**Exercise instructions:**
Output a verbatim copy of the data, cut off after the line that contains "wyrazić zgody na".

━━━━━ Supplied entries ━━━━━

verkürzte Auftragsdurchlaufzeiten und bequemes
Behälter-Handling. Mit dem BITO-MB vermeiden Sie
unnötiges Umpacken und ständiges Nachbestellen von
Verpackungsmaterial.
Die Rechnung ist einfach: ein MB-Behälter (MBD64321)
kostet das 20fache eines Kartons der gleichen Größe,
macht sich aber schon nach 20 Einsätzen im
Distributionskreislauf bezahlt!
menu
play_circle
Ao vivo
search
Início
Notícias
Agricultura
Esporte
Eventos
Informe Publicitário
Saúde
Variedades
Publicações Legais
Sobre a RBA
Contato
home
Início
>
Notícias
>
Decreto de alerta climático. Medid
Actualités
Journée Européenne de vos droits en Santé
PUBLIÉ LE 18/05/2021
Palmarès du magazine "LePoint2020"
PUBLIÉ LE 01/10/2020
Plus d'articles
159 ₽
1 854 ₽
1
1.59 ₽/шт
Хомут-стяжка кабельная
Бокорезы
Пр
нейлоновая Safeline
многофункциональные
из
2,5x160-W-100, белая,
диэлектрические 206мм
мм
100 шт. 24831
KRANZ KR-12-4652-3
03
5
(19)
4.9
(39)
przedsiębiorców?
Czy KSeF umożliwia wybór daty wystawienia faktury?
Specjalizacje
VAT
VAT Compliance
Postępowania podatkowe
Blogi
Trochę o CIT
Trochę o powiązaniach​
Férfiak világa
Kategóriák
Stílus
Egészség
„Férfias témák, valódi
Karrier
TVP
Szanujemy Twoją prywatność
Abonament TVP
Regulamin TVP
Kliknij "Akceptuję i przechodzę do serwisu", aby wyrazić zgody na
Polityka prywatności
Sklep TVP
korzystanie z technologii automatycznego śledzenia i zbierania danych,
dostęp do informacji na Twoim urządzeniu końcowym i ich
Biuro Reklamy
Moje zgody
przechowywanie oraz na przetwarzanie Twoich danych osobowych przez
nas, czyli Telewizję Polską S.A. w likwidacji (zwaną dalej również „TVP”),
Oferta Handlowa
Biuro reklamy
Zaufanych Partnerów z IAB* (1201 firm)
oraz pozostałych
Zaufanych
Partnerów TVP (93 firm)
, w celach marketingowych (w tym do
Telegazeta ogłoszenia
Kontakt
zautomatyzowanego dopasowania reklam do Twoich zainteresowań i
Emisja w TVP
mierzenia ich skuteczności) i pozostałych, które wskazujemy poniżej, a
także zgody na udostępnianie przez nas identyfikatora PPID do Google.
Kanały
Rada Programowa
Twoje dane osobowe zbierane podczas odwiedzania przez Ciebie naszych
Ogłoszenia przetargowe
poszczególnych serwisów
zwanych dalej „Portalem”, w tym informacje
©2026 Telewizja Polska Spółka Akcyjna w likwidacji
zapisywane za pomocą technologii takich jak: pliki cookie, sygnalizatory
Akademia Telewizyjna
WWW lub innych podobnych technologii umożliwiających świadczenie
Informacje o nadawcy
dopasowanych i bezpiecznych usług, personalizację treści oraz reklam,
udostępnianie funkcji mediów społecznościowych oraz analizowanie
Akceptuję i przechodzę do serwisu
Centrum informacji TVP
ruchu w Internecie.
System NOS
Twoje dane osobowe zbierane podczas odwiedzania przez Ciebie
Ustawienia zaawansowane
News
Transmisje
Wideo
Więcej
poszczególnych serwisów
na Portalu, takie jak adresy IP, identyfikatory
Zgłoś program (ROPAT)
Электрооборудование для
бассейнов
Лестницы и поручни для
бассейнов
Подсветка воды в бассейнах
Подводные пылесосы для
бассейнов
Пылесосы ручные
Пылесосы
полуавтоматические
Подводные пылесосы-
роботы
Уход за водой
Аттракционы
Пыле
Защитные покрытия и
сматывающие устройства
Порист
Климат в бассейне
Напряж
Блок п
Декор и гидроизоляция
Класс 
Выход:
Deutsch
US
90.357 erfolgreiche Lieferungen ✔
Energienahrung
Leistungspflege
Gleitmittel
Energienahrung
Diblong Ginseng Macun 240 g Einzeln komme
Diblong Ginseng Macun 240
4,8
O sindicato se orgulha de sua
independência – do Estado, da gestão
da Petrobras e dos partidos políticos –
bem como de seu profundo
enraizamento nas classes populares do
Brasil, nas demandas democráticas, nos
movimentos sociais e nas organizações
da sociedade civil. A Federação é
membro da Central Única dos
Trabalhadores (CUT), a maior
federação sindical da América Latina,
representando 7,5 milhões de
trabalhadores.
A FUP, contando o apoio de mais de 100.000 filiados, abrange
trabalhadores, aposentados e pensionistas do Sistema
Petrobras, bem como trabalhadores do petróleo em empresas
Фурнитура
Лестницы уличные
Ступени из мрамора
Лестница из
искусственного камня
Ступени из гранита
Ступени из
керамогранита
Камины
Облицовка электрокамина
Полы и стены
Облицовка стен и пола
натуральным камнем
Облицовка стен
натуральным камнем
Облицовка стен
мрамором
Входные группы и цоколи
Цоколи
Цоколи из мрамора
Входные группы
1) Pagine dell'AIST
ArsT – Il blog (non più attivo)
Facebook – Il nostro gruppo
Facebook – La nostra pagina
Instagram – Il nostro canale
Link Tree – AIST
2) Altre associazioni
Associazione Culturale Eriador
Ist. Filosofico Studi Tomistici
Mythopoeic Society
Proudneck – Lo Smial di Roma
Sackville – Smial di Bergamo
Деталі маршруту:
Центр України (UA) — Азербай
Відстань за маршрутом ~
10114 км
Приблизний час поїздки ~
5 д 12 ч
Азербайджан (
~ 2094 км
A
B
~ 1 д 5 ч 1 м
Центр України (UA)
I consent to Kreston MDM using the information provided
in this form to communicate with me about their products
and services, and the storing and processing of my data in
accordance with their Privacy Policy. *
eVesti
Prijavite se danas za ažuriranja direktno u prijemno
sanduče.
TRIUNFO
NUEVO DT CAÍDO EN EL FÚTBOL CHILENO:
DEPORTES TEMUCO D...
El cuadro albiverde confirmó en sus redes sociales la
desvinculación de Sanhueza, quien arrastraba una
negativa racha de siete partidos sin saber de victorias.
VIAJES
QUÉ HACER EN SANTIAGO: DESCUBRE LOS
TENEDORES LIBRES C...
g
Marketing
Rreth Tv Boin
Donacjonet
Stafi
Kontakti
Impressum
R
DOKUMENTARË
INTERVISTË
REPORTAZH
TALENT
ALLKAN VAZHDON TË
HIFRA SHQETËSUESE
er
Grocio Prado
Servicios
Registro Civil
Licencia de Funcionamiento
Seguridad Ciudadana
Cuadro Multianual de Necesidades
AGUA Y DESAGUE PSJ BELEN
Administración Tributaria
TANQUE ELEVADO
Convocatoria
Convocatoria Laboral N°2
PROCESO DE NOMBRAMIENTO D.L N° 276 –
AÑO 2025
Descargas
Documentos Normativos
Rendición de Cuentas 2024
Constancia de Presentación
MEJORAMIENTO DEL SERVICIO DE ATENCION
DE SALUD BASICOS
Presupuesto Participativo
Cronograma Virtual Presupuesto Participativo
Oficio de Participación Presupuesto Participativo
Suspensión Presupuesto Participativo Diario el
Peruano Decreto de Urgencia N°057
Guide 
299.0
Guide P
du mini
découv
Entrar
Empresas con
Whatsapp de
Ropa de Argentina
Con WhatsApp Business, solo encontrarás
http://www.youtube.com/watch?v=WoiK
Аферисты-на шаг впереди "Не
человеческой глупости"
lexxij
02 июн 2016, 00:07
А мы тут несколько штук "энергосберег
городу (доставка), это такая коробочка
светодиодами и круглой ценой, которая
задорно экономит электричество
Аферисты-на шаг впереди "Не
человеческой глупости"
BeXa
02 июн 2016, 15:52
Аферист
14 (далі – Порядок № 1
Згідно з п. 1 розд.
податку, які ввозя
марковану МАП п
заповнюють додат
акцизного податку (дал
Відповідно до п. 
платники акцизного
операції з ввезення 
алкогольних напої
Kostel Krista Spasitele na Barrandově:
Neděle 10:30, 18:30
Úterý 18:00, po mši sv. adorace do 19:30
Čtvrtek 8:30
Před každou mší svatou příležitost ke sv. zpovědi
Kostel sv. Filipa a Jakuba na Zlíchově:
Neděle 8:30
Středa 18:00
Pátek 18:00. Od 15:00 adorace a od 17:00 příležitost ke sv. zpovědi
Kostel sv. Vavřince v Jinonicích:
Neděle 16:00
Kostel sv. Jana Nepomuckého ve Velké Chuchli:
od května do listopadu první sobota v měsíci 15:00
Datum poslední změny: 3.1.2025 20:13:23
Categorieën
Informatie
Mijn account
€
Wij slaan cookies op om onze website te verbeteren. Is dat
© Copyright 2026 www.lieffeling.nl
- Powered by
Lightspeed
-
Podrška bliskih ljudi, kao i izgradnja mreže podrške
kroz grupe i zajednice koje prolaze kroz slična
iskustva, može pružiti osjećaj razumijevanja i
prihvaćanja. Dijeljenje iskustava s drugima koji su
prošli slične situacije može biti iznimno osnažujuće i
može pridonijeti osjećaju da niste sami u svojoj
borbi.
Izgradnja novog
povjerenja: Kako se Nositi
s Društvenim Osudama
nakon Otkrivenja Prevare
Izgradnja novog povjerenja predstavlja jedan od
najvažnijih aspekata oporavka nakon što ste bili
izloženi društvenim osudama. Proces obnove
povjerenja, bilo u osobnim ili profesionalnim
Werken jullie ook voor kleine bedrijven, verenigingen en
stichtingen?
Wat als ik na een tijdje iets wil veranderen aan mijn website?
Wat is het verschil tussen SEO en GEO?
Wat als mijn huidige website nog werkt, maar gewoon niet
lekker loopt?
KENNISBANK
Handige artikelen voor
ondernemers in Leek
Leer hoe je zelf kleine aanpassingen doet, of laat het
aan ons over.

━━━━━

**Exercise result:**
verkürzte Auftragsdurchlaufzeiten und bequemes
Behälter-Handling. Mit dem BITO-MB vermeiden Sie
unnötiges Umpacken und ständiges Nachbestellen von
Verpackungsmaterial.
Die Rechnung ist einfach: ein MB-Behälter (MBD64321)
kostet das 20fache eines Kartons der gleichen Größe,
macht sich aber schon nach 20 Einsätzen im
Distributionskreislauf bezahlt!
menu
play_circle
Ao vivo
search
Início
Notícias
Agricultura
Esporte
Eventos
Informe Publicitário
Saúde
Variedades
Publicações Legais
Sobre a RBA
Contato
home
Início
>
Notícias
>
Decreto de alerta climático. Medid
Actualités
Journée Européenne de vos droits en Santé
PUBLIÉ LE 18/05/2021
Palmarès du magazine "LePoint2020"
PUBLIÉ LE 01/10/2020
Plus d'articles
159 ₽
1 854 ₽
1
1.59 ₽/шт
Хомут-стяжка кабельная
Бокорезы
Пр
нейлоновая Safeline
многофункциональные
из
2,5x160-W-100, белая,
диэлектрические 206мм
мм
100 шт. 24831
KRANZ KR-12-4652-3
03
5
(19)
4.9
(39)
przedsiębiorców?
Czy KSeF umożliwia wybór daty wystawienia faktury?
Specjalizacje
VAT
VAT Compliance
Postępowania podatkowe
Blogi
Trochę o CIT
Trochę o powiązaniach​
Férfiak világa
Kategóriák
Stílus
Egészség
„Férfias témák, valódi
Karrier
TVP
Szanujemy Twoją prywatność
Abonament TVP
Regulamin TVP
Kliknij "Akceptuję i przechodzę do serwisu", aby wyrazić zgody na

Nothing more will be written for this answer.